---------- Data records

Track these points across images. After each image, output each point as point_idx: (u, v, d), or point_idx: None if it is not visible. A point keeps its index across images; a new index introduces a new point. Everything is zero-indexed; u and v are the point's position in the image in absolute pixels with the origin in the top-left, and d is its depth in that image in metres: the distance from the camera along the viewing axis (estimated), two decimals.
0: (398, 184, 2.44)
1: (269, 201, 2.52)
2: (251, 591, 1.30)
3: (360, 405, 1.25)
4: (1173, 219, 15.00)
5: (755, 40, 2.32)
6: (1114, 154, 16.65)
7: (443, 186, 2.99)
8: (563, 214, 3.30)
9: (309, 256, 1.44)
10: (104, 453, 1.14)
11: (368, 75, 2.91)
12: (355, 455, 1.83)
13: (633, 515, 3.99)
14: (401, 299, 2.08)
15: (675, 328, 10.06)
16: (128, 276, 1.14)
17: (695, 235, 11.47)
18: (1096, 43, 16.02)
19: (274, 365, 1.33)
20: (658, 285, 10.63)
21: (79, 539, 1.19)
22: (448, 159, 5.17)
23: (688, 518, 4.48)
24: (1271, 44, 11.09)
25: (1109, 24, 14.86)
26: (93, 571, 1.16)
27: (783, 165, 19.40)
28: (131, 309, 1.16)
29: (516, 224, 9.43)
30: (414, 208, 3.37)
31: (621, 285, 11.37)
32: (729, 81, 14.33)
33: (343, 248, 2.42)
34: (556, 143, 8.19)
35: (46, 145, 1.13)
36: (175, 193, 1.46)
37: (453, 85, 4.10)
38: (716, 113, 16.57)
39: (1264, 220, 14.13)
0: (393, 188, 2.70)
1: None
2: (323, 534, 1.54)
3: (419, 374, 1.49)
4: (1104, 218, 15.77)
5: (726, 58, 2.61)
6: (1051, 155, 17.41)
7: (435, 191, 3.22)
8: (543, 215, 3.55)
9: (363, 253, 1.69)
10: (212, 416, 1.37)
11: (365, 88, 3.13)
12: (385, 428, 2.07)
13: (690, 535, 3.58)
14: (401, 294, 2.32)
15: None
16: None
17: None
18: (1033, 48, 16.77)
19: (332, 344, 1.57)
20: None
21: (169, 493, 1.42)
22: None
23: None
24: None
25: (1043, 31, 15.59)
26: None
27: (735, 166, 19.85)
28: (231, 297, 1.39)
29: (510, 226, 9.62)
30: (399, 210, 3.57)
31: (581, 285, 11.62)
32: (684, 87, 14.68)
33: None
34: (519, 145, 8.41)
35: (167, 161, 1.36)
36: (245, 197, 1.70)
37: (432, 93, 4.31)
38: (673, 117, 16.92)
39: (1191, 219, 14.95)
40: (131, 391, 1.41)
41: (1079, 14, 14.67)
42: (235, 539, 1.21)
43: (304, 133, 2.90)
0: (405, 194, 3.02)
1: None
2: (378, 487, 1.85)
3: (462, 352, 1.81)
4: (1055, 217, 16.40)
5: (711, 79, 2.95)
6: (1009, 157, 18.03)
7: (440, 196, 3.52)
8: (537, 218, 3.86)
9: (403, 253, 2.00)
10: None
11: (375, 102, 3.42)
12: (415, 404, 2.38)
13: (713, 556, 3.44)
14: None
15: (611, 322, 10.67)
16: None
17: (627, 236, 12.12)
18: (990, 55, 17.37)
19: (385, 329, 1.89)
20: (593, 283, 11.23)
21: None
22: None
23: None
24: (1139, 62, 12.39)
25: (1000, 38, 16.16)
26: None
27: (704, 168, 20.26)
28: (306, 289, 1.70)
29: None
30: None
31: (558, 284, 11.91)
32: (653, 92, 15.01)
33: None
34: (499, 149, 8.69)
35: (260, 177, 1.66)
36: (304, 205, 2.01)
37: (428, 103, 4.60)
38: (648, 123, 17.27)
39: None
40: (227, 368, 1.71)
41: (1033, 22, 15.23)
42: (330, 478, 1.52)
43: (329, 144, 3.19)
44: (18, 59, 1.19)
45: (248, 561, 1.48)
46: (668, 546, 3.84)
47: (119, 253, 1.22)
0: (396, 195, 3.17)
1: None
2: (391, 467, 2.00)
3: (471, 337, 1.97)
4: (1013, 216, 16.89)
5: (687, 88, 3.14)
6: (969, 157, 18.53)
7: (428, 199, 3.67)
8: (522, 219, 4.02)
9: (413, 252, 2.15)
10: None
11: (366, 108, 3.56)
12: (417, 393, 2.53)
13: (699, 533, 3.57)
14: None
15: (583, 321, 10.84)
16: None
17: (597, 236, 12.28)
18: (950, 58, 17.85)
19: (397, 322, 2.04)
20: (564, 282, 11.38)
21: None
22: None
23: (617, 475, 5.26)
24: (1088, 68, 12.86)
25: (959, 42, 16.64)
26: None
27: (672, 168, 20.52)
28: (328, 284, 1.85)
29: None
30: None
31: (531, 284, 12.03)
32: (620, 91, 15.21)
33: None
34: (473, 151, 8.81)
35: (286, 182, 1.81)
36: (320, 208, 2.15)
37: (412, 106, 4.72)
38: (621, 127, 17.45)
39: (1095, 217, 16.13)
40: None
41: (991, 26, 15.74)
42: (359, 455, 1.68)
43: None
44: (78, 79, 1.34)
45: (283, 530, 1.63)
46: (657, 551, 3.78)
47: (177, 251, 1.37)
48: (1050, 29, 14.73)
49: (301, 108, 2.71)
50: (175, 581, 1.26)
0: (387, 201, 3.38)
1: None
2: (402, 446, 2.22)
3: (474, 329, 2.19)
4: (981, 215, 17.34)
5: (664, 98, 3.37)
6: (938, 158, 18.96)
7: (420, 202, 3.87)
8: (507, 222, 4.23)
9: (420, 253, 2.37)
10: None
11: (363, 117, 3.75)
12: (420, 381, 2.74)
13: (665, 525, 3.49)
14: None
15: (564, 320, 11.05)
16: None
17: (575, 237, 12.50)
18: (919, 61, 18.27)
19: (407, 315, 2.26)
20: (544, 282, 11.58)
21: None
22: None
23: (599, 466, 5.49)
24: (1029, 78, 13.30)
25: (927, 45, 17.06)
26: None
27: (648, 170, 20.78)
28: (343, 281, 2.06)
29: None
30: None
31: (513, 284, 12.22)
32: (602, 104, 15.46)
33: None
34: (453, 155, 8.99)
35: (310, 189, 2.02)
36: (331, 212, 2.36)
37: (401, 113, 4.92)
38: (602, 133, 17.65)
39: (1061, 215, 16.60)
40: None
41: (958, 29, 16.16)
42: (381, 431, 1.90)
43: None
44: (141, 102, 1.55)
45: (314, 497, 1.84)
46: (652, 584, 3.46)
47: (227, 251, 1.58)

--------------------

Problem requirements >>
Reproduce every line above. Keep it exact.

Response box >>
Track these points across images. After each image, output each point as point_idx: (u, v, d), or point_idx: None if it is not visible. A point keeps its index across images; a new index introduces a new point. Everything is zero-indexed; u and v are the point's position in the image in absolute pixels with the origin in the top-left, and d is its depth in that image in metres: the distance from the camera along the viewing axis (estimated), two decimals.
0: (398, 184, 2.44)
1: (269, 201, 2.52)
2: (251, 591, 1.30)
3: (360, 405, 1.25)
4: (1173, 219, 15.00)
5: (755, 40, 2.32)
6: (1114, 154, 16.65)
7: (443, 186, 2.99)
8: (563, 214, 3.30)
9: (309, 256, 1.44)
10: (104, 453, 1.14)
11: (368, 75, 2.91)
12: (355, 455, 1.83)
13: (633, 515, 3.99)
14: (401, 299, 2.08)
15: (675, 328, 10.06)
16: (128, 276, 1.14)
17: (695, 235, 11.47)
18: (1096, 43, 16.02)
19: (274, 365, 1.33)
20: (658, 285, 10.63)
21: (79, 539, 1.19)
22: (448, 159, 5.17)
23: (688, 518, 4.48)
24: (1271, 44, 11.09)
25: (1109, 24, 14.86)
26: (93, 571, 1.16)
27: (783, 165, 19.40)
28: (131, 309, 1.16)
29: (516, 224, 9.43)
30: (414, 208, 3.37)
31: (621, 285, 11.37)
32: (729, 81, 14.33)
33: (343, 248, 2.42)
34: (556, 143, 8.19)
35: (46, 145, 1.13)
36: (175, 193, 1.46)
37: (453, 85, 4.10)
38: (716, 113, 16.57)
39: (1264, 220, 14.13)
0: (393, 188, 2.70)
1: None
2: (323, 534, 1.54)
3: (419, 374, 1.49)
4: (1104, 218, 15.77)
5: (726, 58, 2.61)
6: (1051, 155, 17.41)
7: (435, 191, 3.22)
8: (543, 215, 3.55)
9: (363, 253, 1.69)
10: (212, 416, 1.37)
11: (365, 88, 3.13)
12: (385, 428, 2.07)
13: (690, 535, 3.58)
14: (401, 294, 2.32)
15: None
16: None
17: None
18: (1033, 48, 16.77)
19: (332, 344, 1.57)
20: None
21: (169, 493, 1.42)
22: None
23: None
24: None
25: (1043, 31, 15.59)
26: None
27: (735, 166, 19.85)
28: (231, 297, 1.39)
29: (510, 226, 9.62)
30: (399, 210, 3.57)
31: (581, 285, 11.62)
32: (684, 87, 14.68)
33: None
34: (519, 145, 8.41)
35: (167, 161, 1.36)
36: (245, 197, 1.70)
37: (432, 93, 4.31)
38: (673, 117, 16.92)
39: (1191, 219, 14.95)
40: (131, 391, 1.41)
41: (1079, 14, 14.67)
42: (235, 539, 1.21)
43: (304, 133, 2.90)
0: (405, 194, 3.02)
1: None
2: (378, 487, 1.85)
3: (462, 352, 1.81)
4: (1055, 217, 16.40)
5: (711, 79, 2.95)
6: (1009, 157, 18.03)
7: (440, 196, 3.52)
8: (537, 218, 3.86)
9: (403, 253, 2.00)
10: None
11: (375, 102, 3.42)
12: (415, 404, 2.38)
13: (713, 556, 3.44)
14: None
15: (611, 322, 10.67)
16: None
17: (627, 236, 12.12)
18: (990, 55, 17.37)
19: (385, 329, 1.89)
20: (593, 283, 11.23)
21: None
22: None
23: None
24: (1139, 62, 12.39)
25: (1000, 38, 16.16)
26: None
27: (704, 168, 20.26)
28: (306, 289, 1.70)
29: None
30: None
31: (558, 284, 11.91)
32: (653, 92, 15.01)
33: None
34: (499, 149, 8.69)
35: (260, 177, 1.66)
36: (304, 205, 2.01)
37: (428, 103, 4.60)
38: (648, 123, 17.27)
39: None
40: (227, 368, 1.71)
41: (1033, 22, 15.23)
42: (330, 478, 1.52)
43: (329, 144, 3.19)
44: (18, 59, 1.19)
45: (248, 561, 1.48)
46: (668, 546, 3.84)
47: (119, 253, 1.22)
0: (396, 195, 3.17)
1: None
2: (391, 467, 2.00)
3: (471, 337, 1.97)
4: (1013, 216, 16.89)
5: (687, 88, 3.14)
6: (969, 157, 18.53)
7: (428, 199, 3.67)
8: (522, 219, 4.02)
9: (413, 252, 2.15)
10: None
11: (366, 108, 3.56)
12: (417, 393, 2.53)
13: (699, 533, 3.57)
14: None
15: (583, 321, 10.84)
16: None
17: (597, 236, 12.28)
18: (950, 58, 17.85)
19: (397, 322, 2.04)
20: (564, 282, 11.38)
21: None
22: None
23: (617, 475, 5.26)
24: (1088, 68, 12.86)
25: (959, 42, 16.64)
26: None
27: (672, 168, 20.52)
28: (328, 284, 1.85)
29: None
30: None
31: (531, 284, 12.03)
32: (620, 91, 15.21)
33: None
34: (473, 151, 8.81)
35: (286, 182, 1.81)
36: (320, 208, 2.15)
37: (412, 106, 4.72)
38: (621, 127, 17.45)
39: (1095, 217, 16.13)
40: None
41: (991, 26, 15.74)
42: (359, 455, 1.68)
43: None
44: (78, 79, 1.34)
45: (283, 530, 1.63)
46: (657, 551, 3.78)
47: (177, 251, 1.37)
48: (1050, 29, 14.73)
49: (301, 108, 2.71)
50: (175, 581, 1.26)
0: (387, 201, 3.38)
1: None
2: (402, 446, 2.22)
3: (474, 329, 2.19)
4: (981, 215, 17.34)
5: (664, 98, 3.37)
6: (938, 158, 18.96)
7: (420, 202, 3.87)
8: (507, 222, 4.23)
9: (420, 253, 2.37)
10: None
11: (363, 117, 3.75)
12: (420, 381, 2.74)
13: (665, 525, 3.49)
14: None
15: (564, 320, 11.05)
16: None
17: (575, 237, 12.50)
18: (919, 61, 18.27)
19: (407, 315, 2.26)
20: (544, 282, 11.58)
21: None
22: None
23: (599, 466, 5.49)
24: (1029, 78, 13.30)
25: (927, 45, 17.06)
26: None
27: (648, 170, 20.78)
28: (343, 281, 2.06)
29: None
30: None
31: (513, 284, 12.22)
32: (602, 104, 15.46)
33: None
34: (453, 155, 8.99)
35: (310, 189, 2.02)
36: (331, 212, 2.36)
37: (401, 113, 4.92)
38: (602, 133, 17.65)
39: (1061, 215, 16.60)
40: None
41: (958, 29, 16.16)
42: (381, 431, 1.90)
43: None
44: (141, 102, 1.55)
45: (314, 497, 1.84)
46: (652, 584, 3.46)
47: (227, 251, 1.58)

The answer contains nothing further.